Optimized and Quantized sentence-transformers/all-MiniLM-L6-v2 with a custom pipeline.py

This repository implements a custom task for sentence-embeddings for 🤗 Inference Endpoints for accelerated inference using 🤗 Optimum. The code for the customized pipeline is in the pipeline.py.

In the how to create your own optimized and quantized model you will learn how the model was converted & optimized, it is based on the Accelerate Sentence Transformers with Hugging Face Optimum blog post. It also includes how to create your custom pipeline and test it. There is also a notebook included.

To use deploy this model a an Inference Endpoint you have to select Custom as task to use the pipeline.py file. -> double check if it is selected

expected Request payload

{
  "inputs": "The sky is a blue today and not gray", 
}

below is an example on how to run a request using Python and requests.

Run Request

import json
from typing import List
import requests as r
import base64

ENDPOINT_URL = ""
HF_TOKEN = ""


def predict(document_string:str=None):

    payload = {"inputs": document_string}
    response = r.post(
        ENDPOINT_URL, headers={"Authorization": f"Bearer {HF_TOKEN}"}, json=payload
    )
    return response.json()


prediction = predict(
    path_to_image="The sky is a blue today and not gray"
)

expected output

{'embeddings': [[-0.021580450236797333,
   0.021715054288506508,
   0.00979710929095745,
   -0.0005379787762649357,
   0.04682469740509987,
   -0.013600599952042103,
   ...
}

How to create your own optimized and quantized model

Steps: 1. Convert model to ONNX
2. Optimize & quantize model with Optimum
3. Create Custom Handler for Inference Endpoints

Helpful links:

Setup & Installation

%%writefile requirements.txt
optimum[onnxruntime]==1.3.0
mkl-include
mkl

install requirements

!pip install -r requirements.txt

1. Convert model to ONNX

from optimum.onnxruntime import ORTModelForFeatureExtraction
from transformers import AutoTokenizer
from pathlib import Path


model_id="sentence-transformers/all-MiniLM-L6-v2"
onnx_path = Path(".")

# load vanilla transformers and convert to onnx
model = ORTModelForFeatureExtraction.from_pretrained(model_id, from_transformers=True)
tokenizer = AutoTokenizer.from_pretrained(model_id)

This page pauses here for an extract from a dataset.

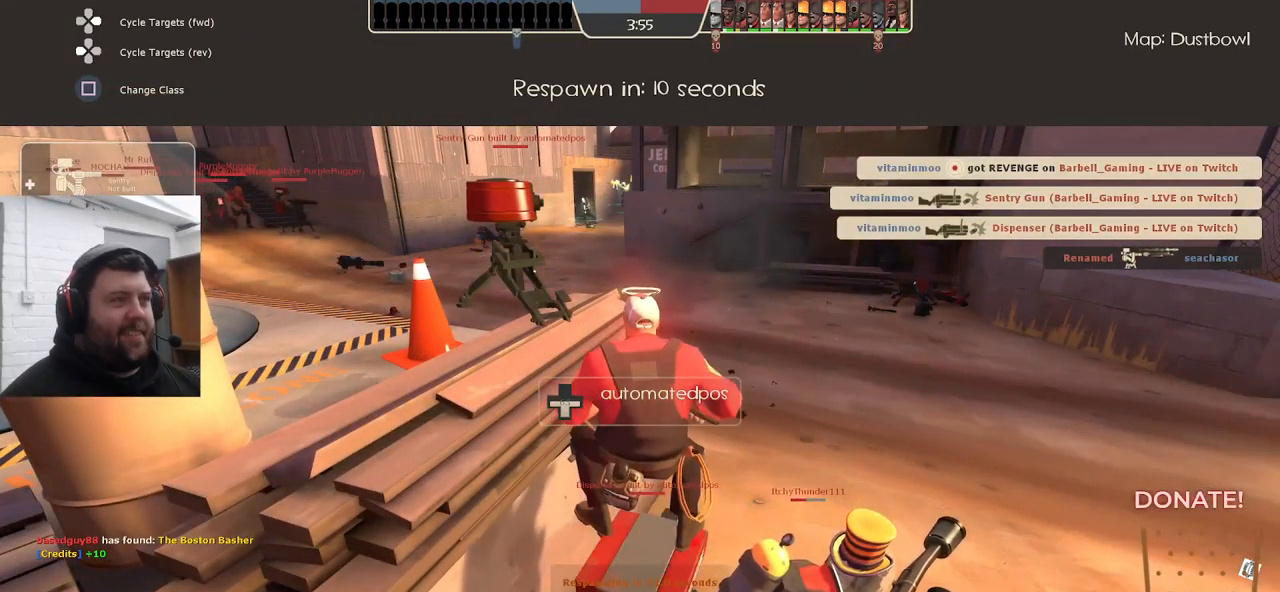
{"buttons": [], "left_stick": "center", "right_stick": "center", "events": []}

# save onnx checkpoint and tokenizer
model.save_pretrained(onnx_path)
tokenizer.save_pretrained(onnx_path)

2. Optimize & quantize model with Optimum

from optimum.onnxruntime import ORTOptimizer, ORTQuantizer
from optimum.onnxruntime.configuration import OptimizationConfig, AutoQuantizationConfig

# create ORTOptimizer and define optimization configuration
optimizer = ORTOptimizer.from_pretrained(model_id, feature=model.pipeline_task)
optimization_config = OptimizationConfig(optimization_level=99) # enable all optimizations

# apply the optimization configuration to the model
optimizer.export(
    onnx_model_path=onnx_path / "model.onnx",
    onnx_optimized_model_output_path=onnx_path / "model-optimized.onnx",
    optimization_config=optimization_config,
)


# create ORTQuantizer and define quantization configuration
dynamic_quantizer = ORTQuantizer.from_pretrained(model_id, feature=model.pipeline_task)
dqconfig = AutoQuantizationConfig.avx512_vnni(is_static=False, per_channel=False)

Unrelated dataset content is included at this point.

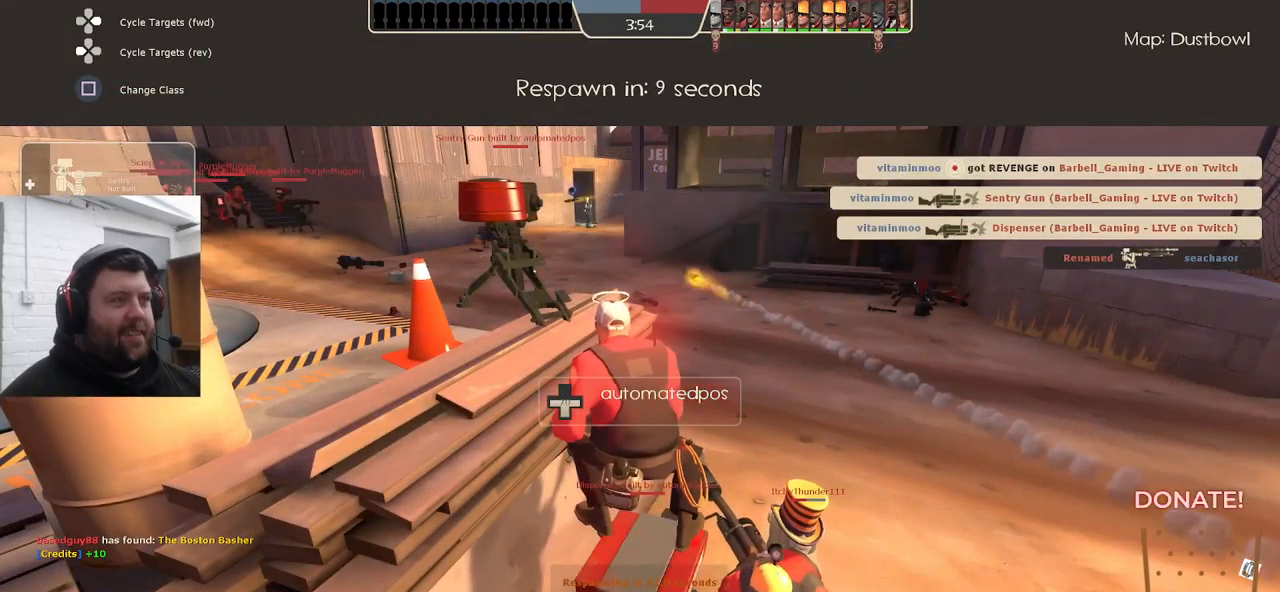
{"buttons": [], "left_stick": "center", "right_stick": "center", "events": []}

# apply the quantization configuration to the model
model_quantized_path = dynamic_quantizer.export(
    onnx_model_path=onnx_path / "model-optimized.onnx",
    onnx_quantized_model_output_path=onnx_path / "model-quantized.onnx",
    quantization_config=dqconfig,
)

3. Create Custom Handler for Inference Endpoints

%%writefile pipeline.py
from typing import  Dict, List, Any
from optimum.onnxruntime import ORTModelForFeatureExtraction
from transformers import AutoTokenizer
import torch.nn.functional as F
import torch

# copied from the model card
def mean_pooling(model_output, attention_mask):
    token_embeddings = model_output[0] #First element of model_output contains all token embeddings
    input_mask_expanded = attention_mask.unsqueeze(-1).expand(token_embeddings.size()).float()
    return torch.sum(token_embeddings * input_mask_expanded, 1) / torch.clamp(input_mask_expanded.sum(1), min=1e-9)


class PreTrainedPipeline():
    def __init__(self, path=""):
        # load the optimized model
        self.model = ORTModelForFeatureExtraction.from_pretrained(path, file_name="model-quantized.onnx")
        self.tokenizer = AutoTokenizer.from_pretrained(path)

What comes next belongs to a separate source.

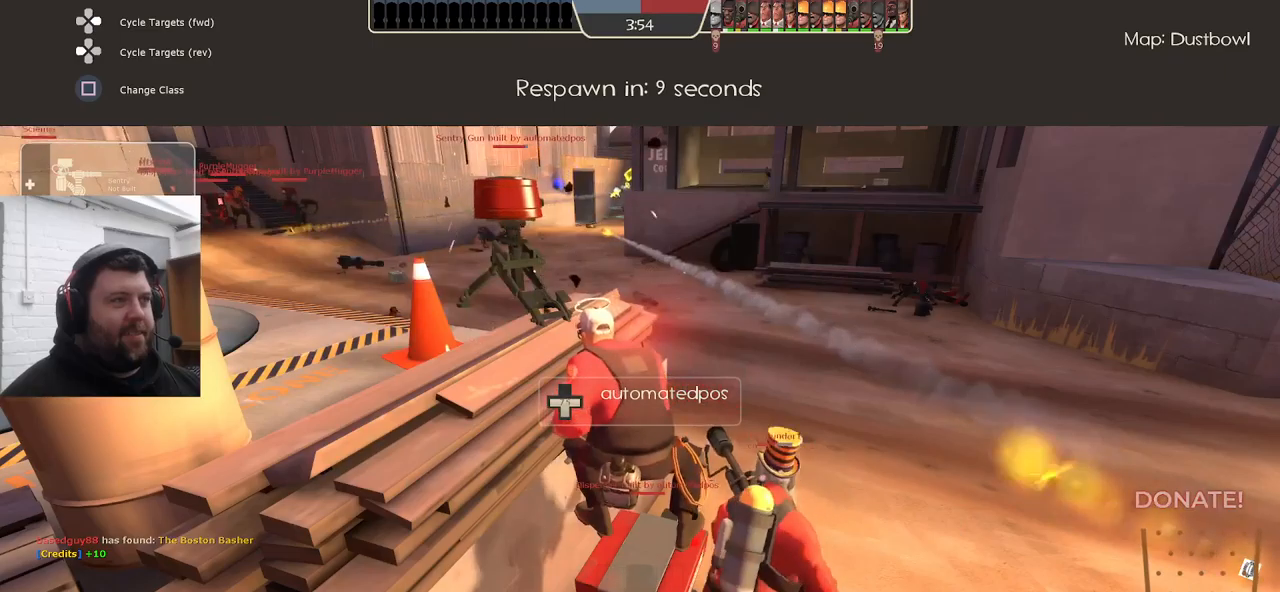
{"buttons": [], "left_stick": "center", "right_stick": "center", "events": []}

    def __call__(self, data: Any) -> List[List[Dict[str, float]]]:
        """
        Args:
            data (:obj:):
                includes the input data and the parameters for the inference.
        Return:
            A :obj:`list`:. The list contains the embeddings of the inference inputs
        """
        inputs = data.get("inputs", data)

        # tokenize the input
        encoded_inputs = self.tokenizer(inputs, padding=True, truncation=True, return_tensors='pt')
        # run the model
        outputs = self.model(**encoded_inputs)
        # Perform pooling
        sentence_embeddings = mean_pooling(outputs, encoded_inputs['attention_mask'])
        # Normalize embeddings
        sentence_embeddings = F.normalize(sentence_embeddings, p=2, dim=1)
        # postprocess the prediction
        return {"embeddings": sentence_embeddings.tolist()}

test custom pipeline

from pipeline import PreTrainedPipeline

# init handler
my_handler = PreTrainedPipeline(path=".")

# prepare sample payload
request = {"inputs": "I am quite excited how this will turn out"}

# test the handler
%timeit my_handler(request)

results

1.55 ms ± 2.04 µs per loop (mean ± std. dev. of 7 runs, 1,000 loops each)